İki küçük oğlumla, Jale Hocamın önce ziyaretine gitmeye sonra da Ticaret Lisesi’nin ilk mezunları adına onu konuk etmeye buradan söz veriyorum. Elbette, kabul ederse.
İnsanlar, eşyalardan daha çok, onarıma, yenilenmeye, canlanmaya, gelişmeye ve bağışlanmaya ihtiyaç duyar; asla kimseyi fırlatıp atmayın.
(Audrey Hepburn)
NOTLAR:
*21 Eylül 2018 tarihli Karaman’da Uyanış’taki yazımda, bazı insanların sözlerini, bir olay karşısındaki tavırlarını, beni etkileyen her ne ise onları not ettiğim, ‘’İyi Adamlar Sözlüğüm’’ vardır demiştim ve şöyle devam etmiştim:
“Bu sözlükte bazı öğretmenlerim, dostlarım, tarihi şahsiyetler, din büyükleri, filozoflar, bir vesileyle tanıdığım, filmini izlediğim, kitabını okuduğum, sohbetini dinlediğim onlarca kişiye ait notlarım vardır.”
İyi Adamlar Sözlüğü başlığı altında bir gün mutlaka anlatmayı planladığım öğretmenlerim Yıldız Kabadayı Kandemir ve Jale Yalçıntaş’ı, 43. Yıl Buluşması sayesinde Karaman’dan Ankara’ya döndüğüm gece yazdım.
Sevgili okur, lütfen “Yıldız Hocam, Sırdaş Hocam” ve “Başkent Romantiği: Jale Hocam” başlıklı yazılarımı “İyi Adamlar Sözlüğüm”ün arasından çıkarıp, sizlerle paylaştığımı bilmenizi isterim.
*Karaman Ticaret Lisesi mezunları olarak bizleri 43 yıl sonra buluşturan Ahmet Cici kardeşime yürekten teşekkür ederim.
Dostum Cici, 1975 yılından beri görmediğim hocalarımla ve bazı arkadaşlarımla bir araya gelme fırsatı yarattı.
*Ayrıca gecede aynı masayı paylaştığımız sınıf arkadaşım Emel’in, kendisi gibi güler yüzlü eşi Cemal Aydoğdu ile Osman Ateş beyefendiyi tanımaktan çok mutlu oldum.
Cömert insanlar olduklarını sizlerin de bilmenizi isterim.
*Gece boyunca herkesin yüzünde hüzün ve mutluluk vardı. Ama Şahin Yıldız Hocam ve okul arkadaşlarım Nermin Hanımla Halil İbrahim İncekara gecenin en çok gülenleri oldu.
*Geceye katılamayan arkadaşlarım, bir bilseniz, ne güzellikleri kaçırdınız.
İlk kaçırdığınız güzellik, hocalarımızın aynı masa etrafında oluşturduğu kompozisyondu.
*Hz.

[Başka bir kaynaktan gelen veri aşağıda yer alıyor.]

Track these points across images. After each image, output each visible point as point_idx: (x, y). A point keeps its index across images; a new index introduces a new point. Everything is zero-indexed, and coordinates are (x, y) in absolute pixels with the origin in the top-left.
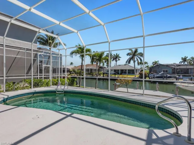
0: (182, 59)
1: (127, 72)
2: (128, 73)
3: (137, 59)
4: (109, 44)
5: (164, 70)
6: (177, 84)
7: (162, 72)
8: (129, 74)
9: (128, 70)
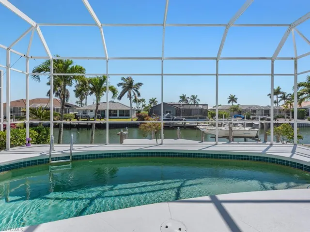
0: (181, 97)
1: (118, 114)
2: (120, 115)
3: (134, 94)
4: (107, 62)
5: (167, 110)
6: (200, 127)
7: (168, 113)
8: (120, 117)
9: (120, 110)
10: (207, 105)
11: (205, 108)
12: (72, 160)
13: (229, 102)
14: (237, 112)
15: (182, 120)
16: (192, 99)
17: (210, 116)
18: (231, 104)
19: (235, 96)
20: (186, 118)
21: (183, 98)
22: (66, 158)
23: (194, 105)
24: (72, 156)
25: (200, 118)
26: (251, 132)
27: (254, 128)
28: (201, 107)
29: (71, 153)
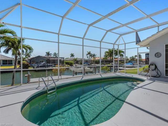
1: (2, 63)
5: (41, 60)
7: (44, 62)
9: (3, 60)
12: (57, 89)
13: (71, 57)
14: (77, 62)
16: (54, 55)
17: (65, 63)
19: (73, 54)
21: (48, 54)
23: (56, 57)
26: (91, 70)
27: (91, 68)
28: (60, 59)
29: (56, 86)
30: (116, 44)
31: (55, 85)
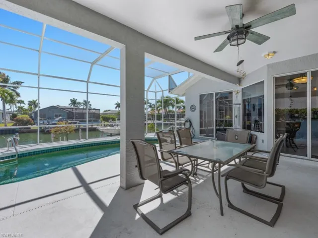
5: (57, 114)
6: (100, 128)
10: (99, 110)
11: (97, 112)
12: (18, 157)
15: (76, 123)
16: (84, 104)
17: (101, 119)
18: (117, 109)
20: (80, 121)
21: (74, 102)
22: (12, 156)
23: (86, 109)
24: (18, 155)
25: (94, 121)
28: (94, 111)
29: (17, 152)
30: (150, 90)
31: (15, 151)
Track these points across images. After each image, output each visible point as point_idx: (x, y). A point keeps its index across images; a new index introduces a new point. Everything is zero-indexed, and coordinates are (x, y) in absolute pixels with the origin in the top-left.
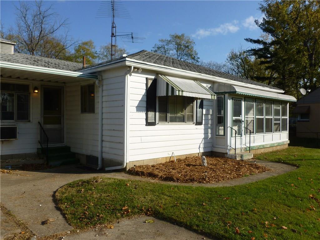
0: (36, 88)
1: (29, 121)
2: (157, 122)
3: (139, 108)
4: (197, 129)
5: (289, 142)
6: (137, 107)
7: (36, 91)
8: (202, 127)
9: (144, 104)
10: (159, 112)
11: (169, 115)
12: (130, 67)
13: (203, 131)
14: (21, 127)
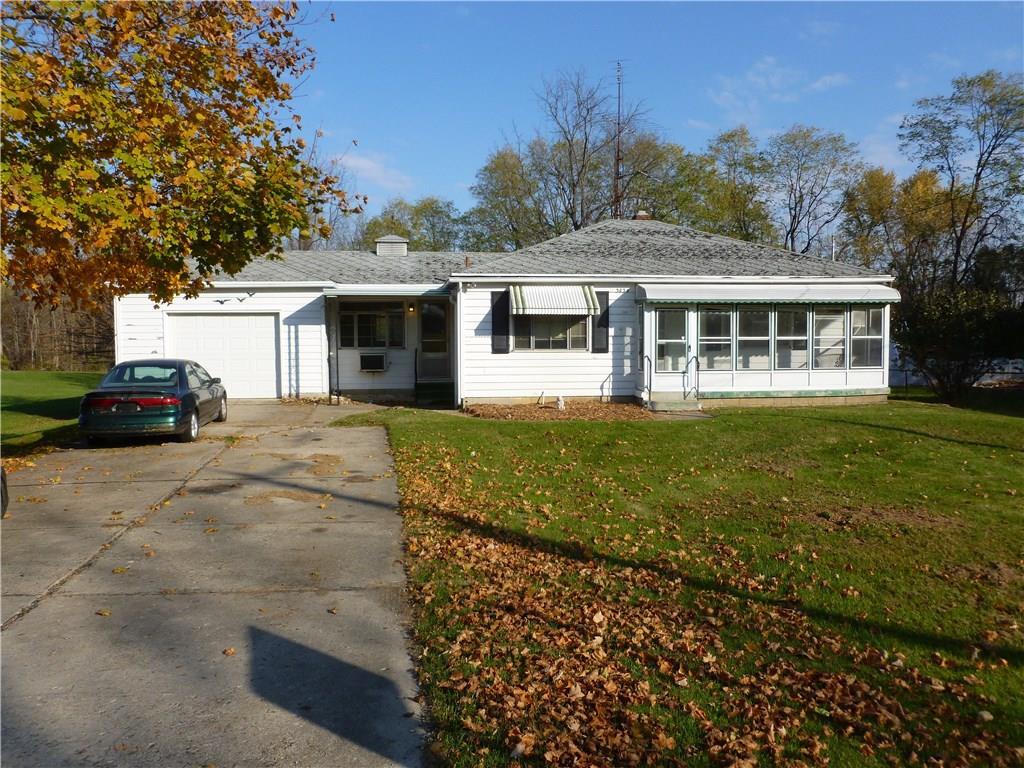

Ali’nin ‘’Bana bir harf öğretenin 40 yıl kölesi olurum’’ sözünü tutamayız ama eğer iyi insanlar olabilmişsek bunda en çok emeği geçen kıymetli hocalarımızı saygıyla, hürmetle andığımızı, onların öğrencileri olmaktan hep mutluluk duyacağımızı arkadaşlarım adına buraya son not olarak iliştiriyorum.